◆ **Aim of the task**
Some lines in the listing hold the word "hand". Return each of them.

+ + +

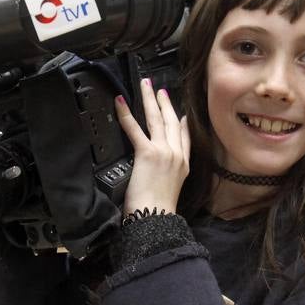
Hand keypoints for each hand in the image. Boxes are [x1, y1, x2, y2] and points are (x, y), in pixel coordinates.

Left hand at [115, 78, 189, 215]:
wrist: (156, 218)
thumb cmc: (158, 212)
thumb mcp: (171, 191)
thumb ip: (169, 176)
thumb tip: (160, 170)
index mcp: (183, 165)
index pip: (185, 138)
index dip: (182, 123)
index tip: (180, 113)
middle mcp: (176, 155)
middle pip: (172, 123)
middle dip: (165, 104)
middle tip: (160, 90)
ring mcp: (164, 152)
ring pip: (157, 119)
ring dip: (150, 100)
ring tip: (145, 86)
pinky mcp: (148, 153)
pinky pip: (135, 129)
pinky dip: (126, 114)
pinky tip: (120, 102)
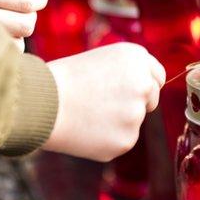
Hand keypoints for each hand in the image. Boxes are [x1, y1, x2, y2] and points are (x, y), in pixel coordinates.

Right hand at [43, 43, 165, 161]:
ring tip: (87, 115)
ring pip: (133, 122)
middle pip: (150, 100)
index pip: (157, 77)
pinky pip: (121, 141)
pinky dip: (106, 140)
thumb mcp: (101, 60)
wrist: (41, 104)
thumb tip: (145, 91)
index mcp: (137, 58)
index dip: (144, 85)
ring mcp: (136, 114)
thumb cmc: (64, 80)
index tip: (131, 91)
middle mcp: (143, 84)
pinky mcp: (127, 140)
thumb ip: (128, 73)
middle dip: (134, 104)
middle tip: (102, 104)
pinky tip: (86, 130)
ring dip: (117, 122)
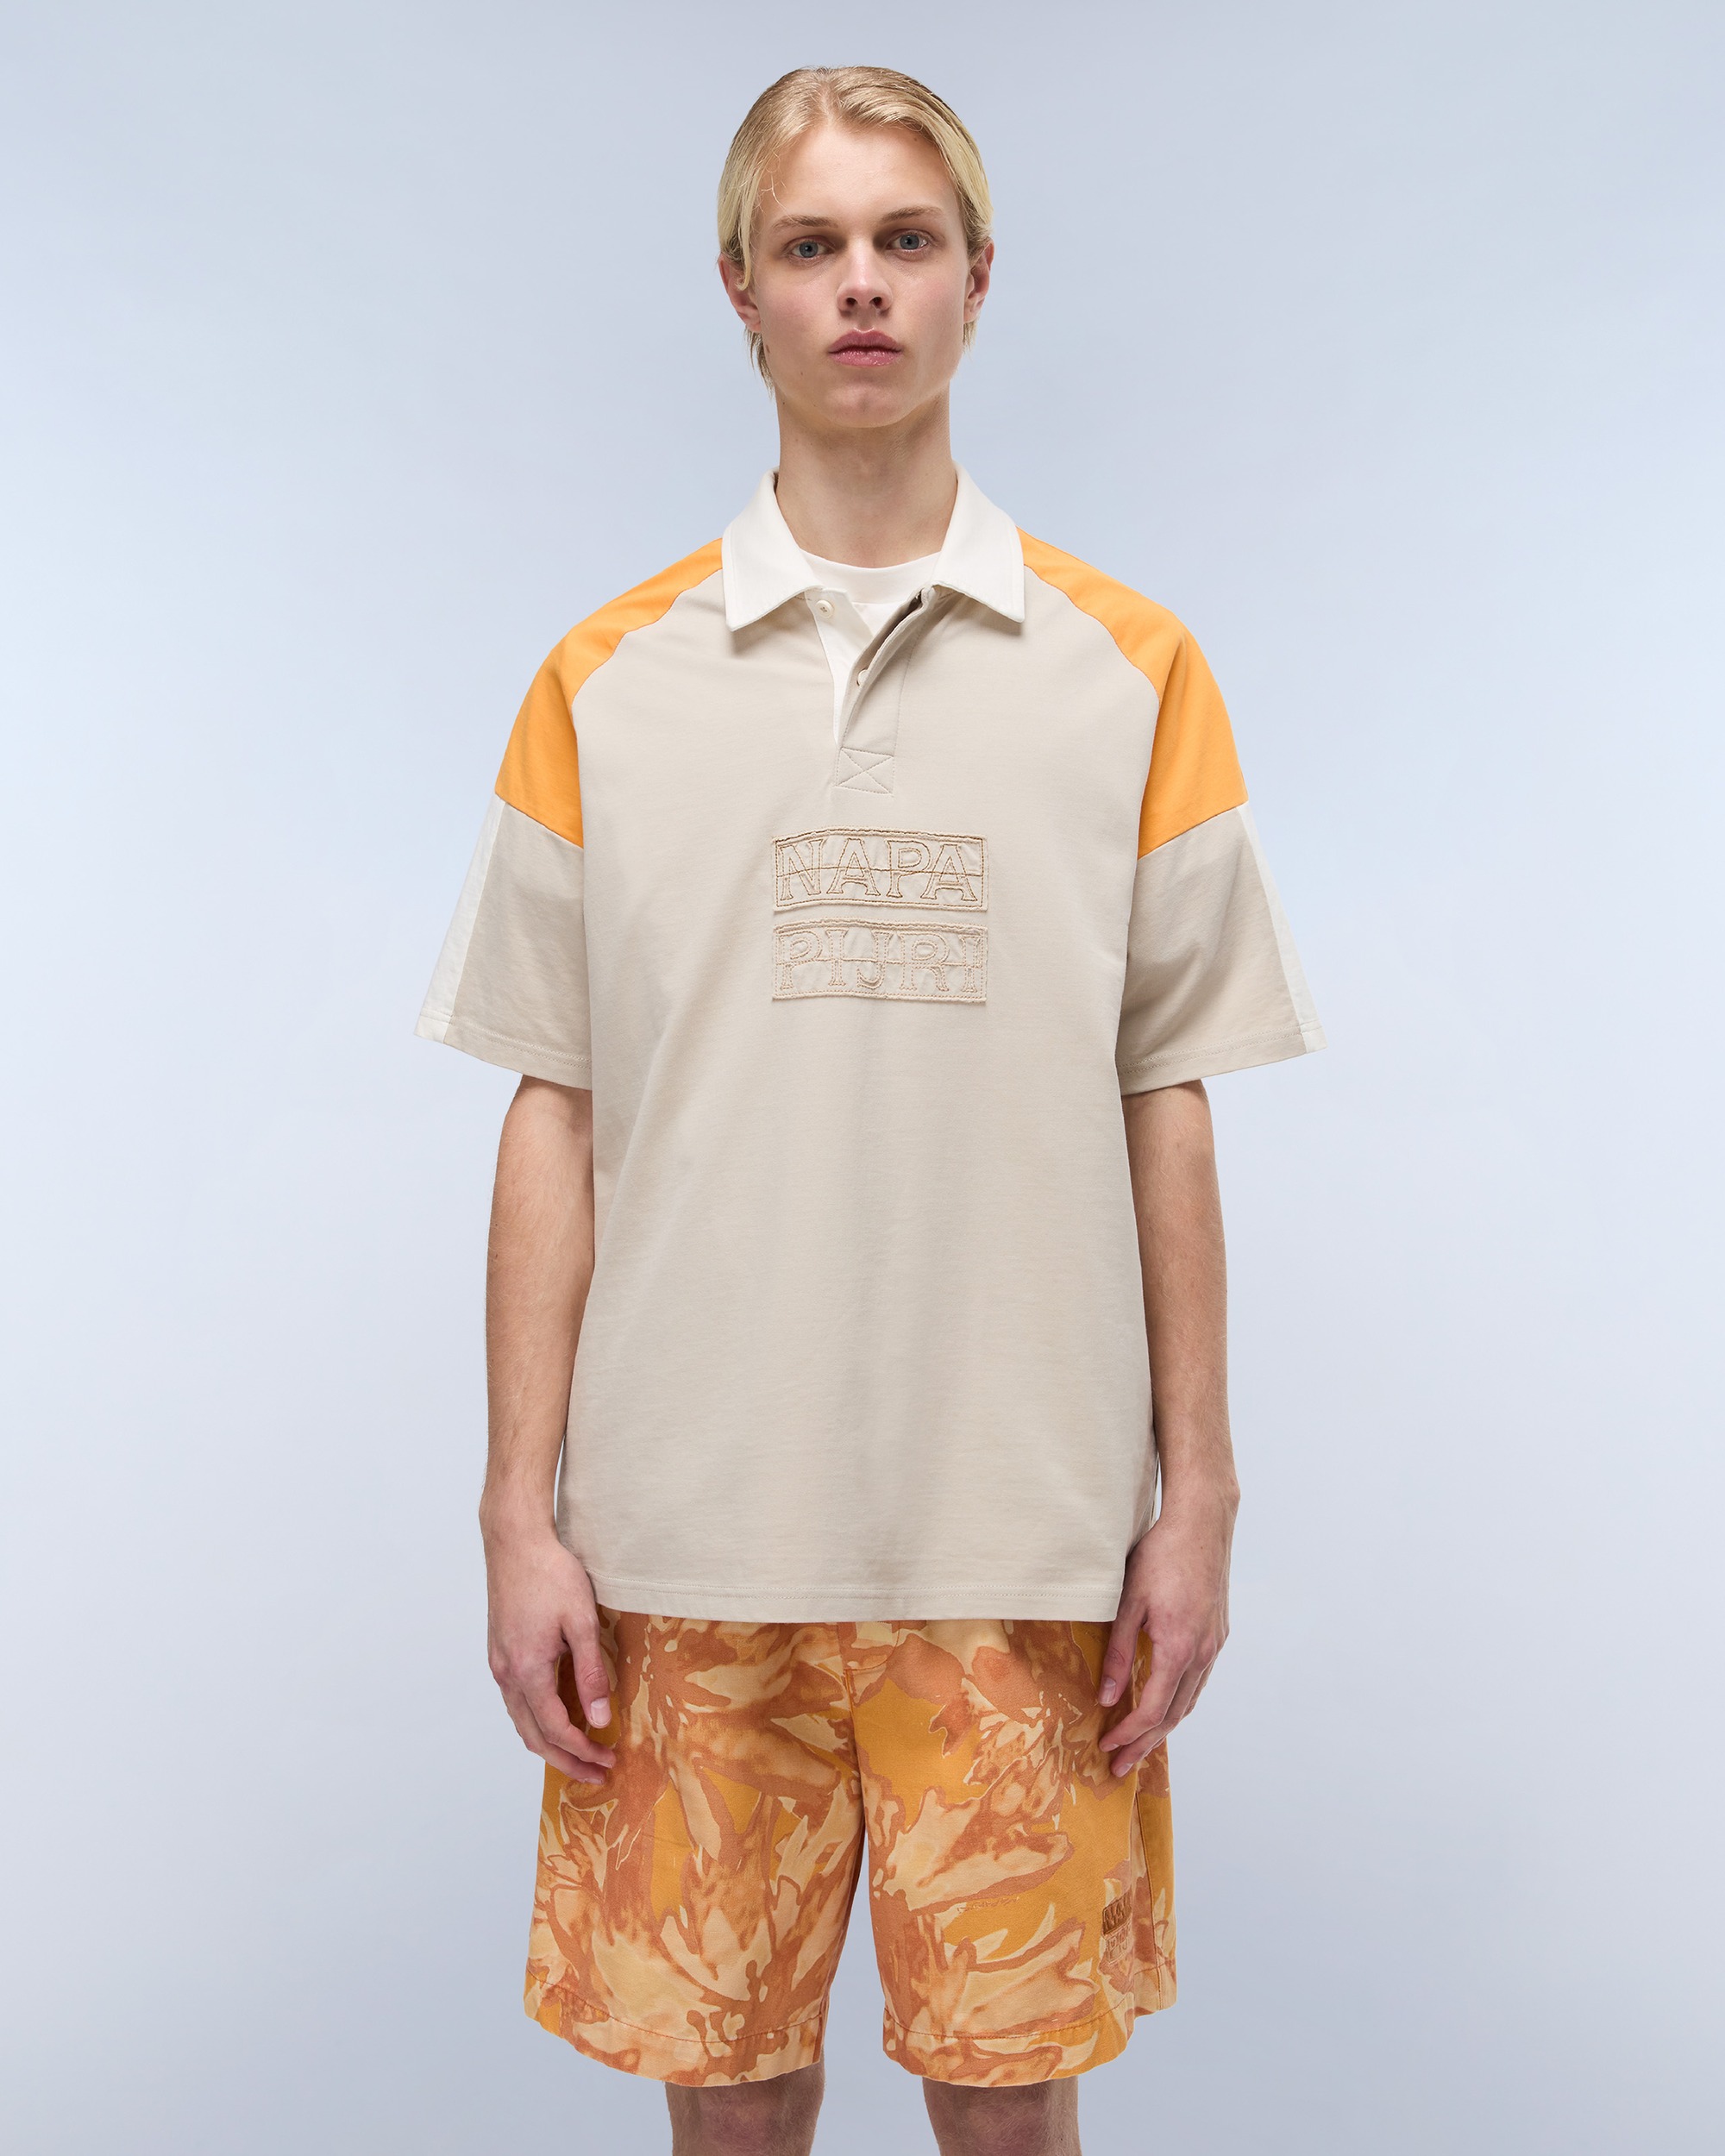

+ + +

◆ **Exercise answer**
Hand keypoints for each hand in the image. Boxes are [x1, y1, x2, y2] and points are (x, y), in pixel coordinates.
Left hand at [115, 78, 189, 215]:
Hand keypoints for each hand in the image. Boxes are [x1, y1, x2, y2] and points are (x, y), in pixel coordinates.
Right hand at [43, 43, 165, 161]:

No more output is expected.